[Stored data]
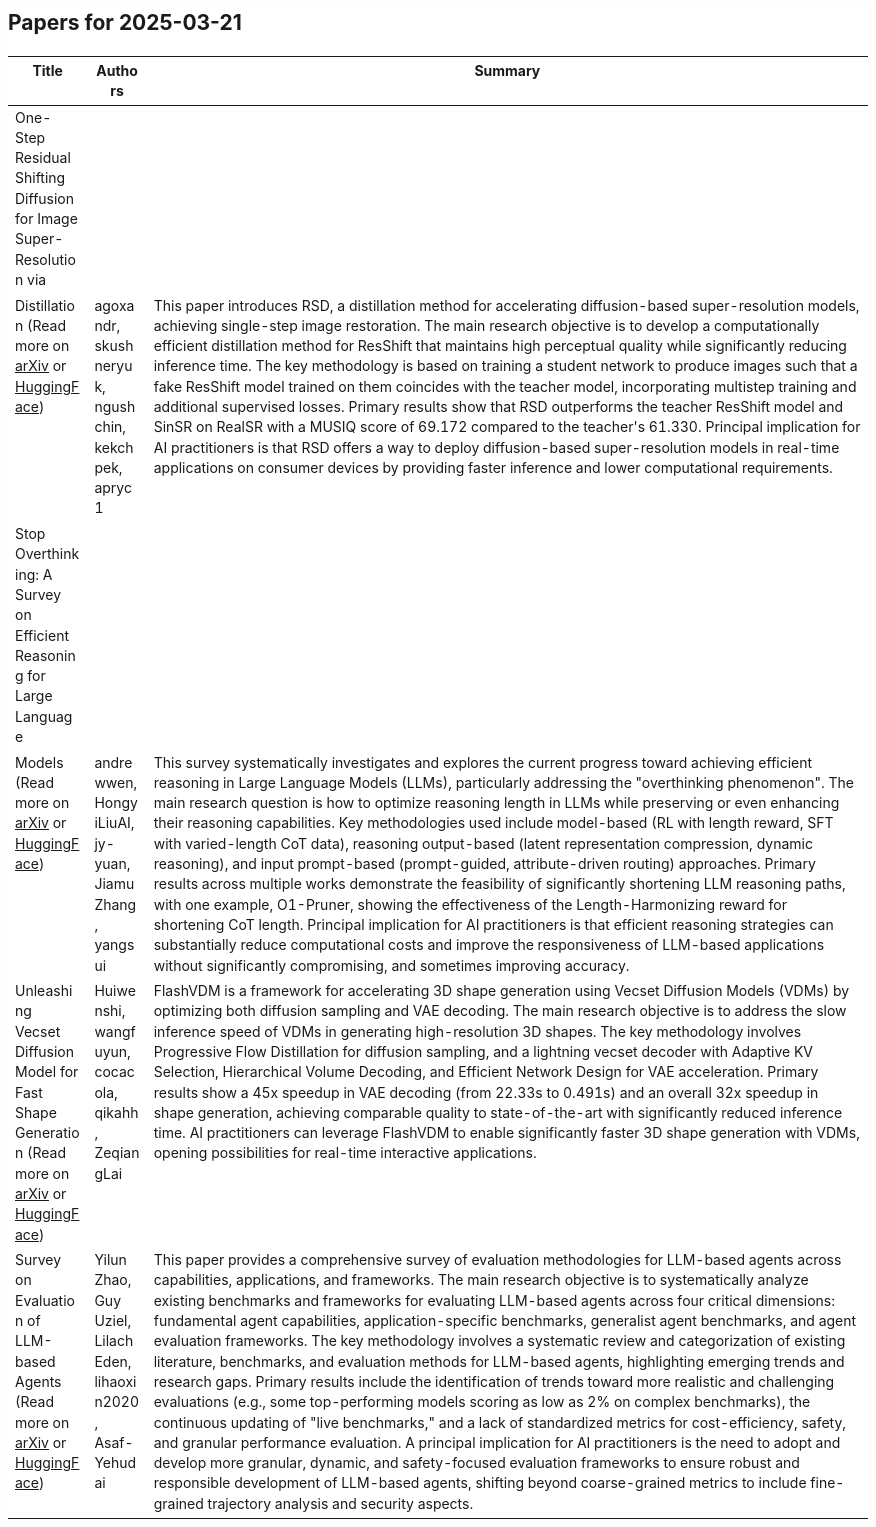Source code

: 

## Papers for 2025-03-21

| Title | Authors | Summary |
|-------|---------|---------|
| One-Step Residual Shifting Diffusion for Image Super-Resolution via
  Distillation (Read more on [arXiv](https://arxiv.org/abs/2503.13358) or [HuggingFace](https://huggingface.co/papers/2503.13358))| agoxandr, skushneryuk, ngushchin, kekchpek, apryc1 | This paper introduces RSD, a distillation method for accelerating diffusion-based super-resolution models, achieving single-step image restoration. The main research objective is to develop a computationally efficient distillation method for ResShift that maintains high perceptual quality while significantly reducing inference time. The key methodology is based on training a student network to produce images such that a fake ResShift model trained on them coincides with the teacher model, incorporating multistep training and additional supervised losses. Primary results show that RSD outperforms the teacher ResShift model and SinSR on RealSR with a MUSIQ score of 69.172 compared to the teacher's 61.330. Principal implication for AI practitioners is that RSD offers a way to deploy diffusion-based super-resolution models in real-time applications on consumer devices by providing faster inference and lower computational requirements.  |
| Stop Overthinking: A Survey on Efficient Reasoning for Large Language
  Models (Read more on [arXiv](https://arxiv.org/abs/2503.16419) or [HuggingFace](https://huggingface.co/papers/2503.16419))| andrewwen, HongyiLiuAI, jy-yuan, JiamuZhang, yangsui | This survey systematically investigates and explores the current progress toward achieving efficient reasoning in Large Language Models (LLMs), particularly addressing the "overthinking phenomenon". The main research question is how to optimize reasoning length in LLMs while preserving or even enhancing their reasoning capabilities. Key methodologies used include model-based (RL with length reward, SFT with varied-length CoT data), reasoning output-based (latent representation compression, dynamic reasoning), and input prompt-based (prompt-guided, attribute-driven routing) approaches. Primary results across multiple works demonstrate the feasibility of significantly shortening LLM reasoning paths, with one example, O1-Pruner, showing the effectiveness of the Length-Harmonizing reward for shortening CoT length. Principal implication for AI practitioners is that efficient reasoning strategies can substantially reduce computational costs and improve the responsiveness of LLM-based applications without significantly compromising, and sometimes improving accuracy.  |
| Unleashing Vecset Diffusion Model for Fast Shape Generation (Read more on [arXiv](https://arxiv.org/abs/2503.16302) or [HuggingFace](https://huggingface.co/papers/2503.16302))| Huiwenshi, wangfuyun, cocacola, qikahh, ZeqiangLai | FlashVDM is a framework for accelerating 3D shape generation using Vecset Diffusion Models (VDMs) by optimizing both diffusion sampling and VAE decoding. The main research objective is to address the slow inference speed of VDMs in generating high-resolution 3D shapes. The key methodology involves Progressive Flow Distillation for diffusion sampling, and a lightning vecset decoder with Adaptive KV Selection, Hierarchical Volume Decoding, and Efficient Network Design for VAE acceleration. Primary results show a 45x speedup in VAE decoding (from 22.33s to 0.491s) and an overall 32x speedup in shape generation, achieving comparable quality to state-of-the-art with significantly reduced inference time. AI practitioners can leverage FlashVDM to enable significantly faster 3D shape generation with VDMs, opening possibilities for real-time interactive applications.  |
| Survey on Evaluation of LLM-based Agents (Read more on [arXiv](https://arxiv.org/abs/2503.16416) or [HuggingFace](https://huggingface.co/papers/2503.16416))| Yilun Zhao, Guy Uziel, Lilach Eden, lihaoxin2020, Asaf-Yehudai | This paper provides a comprehensive survey of evaluation methodologies for LLM-based agents across capabilities, applications, and frameworks. The main research objective is to systematically analyze existing benchmarks and frameworks for evaluating LLM-based agents across four critical dimensions: fundamental agent capabilities, application-specific benchmarks, generalist agent benchmarks, and agent evaluation frameworks. The key methodology involves a systematic review and categorization of existing literature, benchmarks, and evaluation methods for LLM-based agents, highlighting emerging trends and research gaps. Primary results include the identification of trends toward more realistic and challenging evaluations (e.g., some top-performing models scoring as low as 2% on complex benchmarks), the continuous updating of "live benchmarks," and a lack of standardized metrics for cost-efficiency, safety, and granular performance evaluation. A principal implication for AI practitioners is the need to adopt and develop more granular, dynamic, and safety-focused evaluation frameworks to ensure robust and responsible development of LLM-based agents, shifting beyond coarse-grained metrics to include fine-grained trajectory analysis and security aspects.  |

_JOB:_ Copy out every line of the listing above word for word, but drop the pictures.

_ANSWER BOX:_
Source code

: 

## Papers for 2025-03-21

| Title | Authors | Summary |
|-------|---------|---------|
| One-Step Residual Shifting Diffusion for Image Super-Resolution via
  Distillation (Read more on [arXiv](https://arxiv.org/abs/2503.13358) or [HuggingFace](https://huggingface.co/papers/2503.13358))| agoxandr, skushneryuk, ngushchin, kekchpek, apryc1 | This paper introduces RSD, a distillation method for accelerating diffusion-based super-resolution models, achieving single-step image restoration. The main research objective is to develop a computationally efficient distillation method for ResShift that maintains high perceptual quality while significantly reducing inference time. The key methodology is based on training a student network to produce images such that a fake ResShift model trained on them coincides with the teacher model, incorporating multistep training and additional supervised losses. Primary results show that RSD outperforms the teacher ResShift model and SinSR on RealSR with a MUSIQ score of 69.172 compared to the teacher's 61.330. Principal implication for AI practitioners is that RSD offers a way to deploy diffusion-based super-resolution models in real-time applications on consumer devices by providing faster inference and lower computational requirements.  |
| Stop Overthinking: A Survey on Efficient Reasoning for Large Language
  Models (Read more on [arXiv](https://arxiv.org/abs/2503.16419) or [HuggingFace](https://huggingface.co/papers/2503.16419))| andrewwen, HongyiLiuAI, jy-yuan, JiamuZhang, yangsui | This survey systematically investigates and explores the current progress toward achieving efficient reasoning in Large Language Models (LLMs), particularly addressing the "overthinking phenomenon". The main research question is how to optimize reasoning length in LLMs while preserving or even enhancing their reasoning capabilities. Key methodologies used include model-based (RL with length reward, SFT with varied-length CoT data), reasoning output-based (latent representation compression, dynamic reasoning), and input prompt-based (prompt-guided, attribute-driven routing) approaches. Primary results across multiple works demonstrate the feasibility of significantly shortening LLM reasoning paths, with one example, O1-Pruner, showing the effectiveness of the Length-Harmonizing reward for shortening CoT length. Principal implication for AI practitioners is that efficient reasoning strategies can substantially reduce computational costs and improve the responsiveness of LLM-based applications without significantly compromising, and sometimes improving accuracy.  |
| Unleashing Vecset Diffusion Model for Fast Shape Generation (Read more on [arXiv](https://arxiv.org/abs/2503.16302) or [HuggingFace](https://huggingface.co/papers/2503.16302))| Huiwenshi, wangfuyun, cocacola, qikahh, ZeqiangLai | FlashVDM is a framework for accelerating 3D shape generation using Vecset Diffusion Models (VDMs) by optimizing both diffusion sampling and VAE decoding. The main research objective is to address the slow inference speed of VDMs in generating high-resolution 3D shapes. The key methodology involves Progressive Flow Distillation for diffusion sampling, and a lightning vecset decoder with Adaptive KV Selection, Hierarchical Volume Decoding, and Efficient Network Design for VAE acceleration. Primary results show a 45x speedup in VAE decoding (from 22.33s to 0.491s) and an overall 32x speedup in shape generation, achieving comparable quality to state-of-the-art with significantly reduced inference time. AI practitioners can leverage FlashVDM to enable significantly faster 3D shape generation with VDMs, opening possibilities for real-time interactive applications.  |
| Survey on Evaluation of LLM-based Agents (Read more on [arXiv](https://arxiv.org/abs/2503.16416) or [HuggingFace](https://huggingface.co/papers/2503.16416))| Yilun Zhao, Guy Uziel, Lilach Eden, lihaoxin2020, Asaf-Yehudai | This paper provides a comprehensive survey of evaluation methodologies for LLM-based agents across capabilities, applications, and frameworks. The main research objective is to systematically analyze existing benchmarks and frameworks for evaluating LLM-based agents across four critical dimensions: fundamental agent capabilities, application-specific benchmarks, generalist agent benchmarks, and agent evaluation frameworks. The key methodology involves a systematic review and categorization of existing literature, benchmarks, and evaluation methods for LLM-based agents, highlighting emerging trends and research gaps. Primary results include the identification of trends toward more realistic and challenging evaluations (e.g., some top-performing models scoring as low as 2% on complex benchmarks), the continuous updating of "live benchmarks," and a lack of standardized metrics for cost-efficiency, safety, and granular performance evaluation. A principal implication for AI practitioners is the need to adopt and develop more granular, dynamic, and safety-focused evaluation frameworks to ensure robust and responsible development of LLM-based agents, shifting beyond coarse-grained metrics to include fine-grained trajectory analysis and security aspects.  |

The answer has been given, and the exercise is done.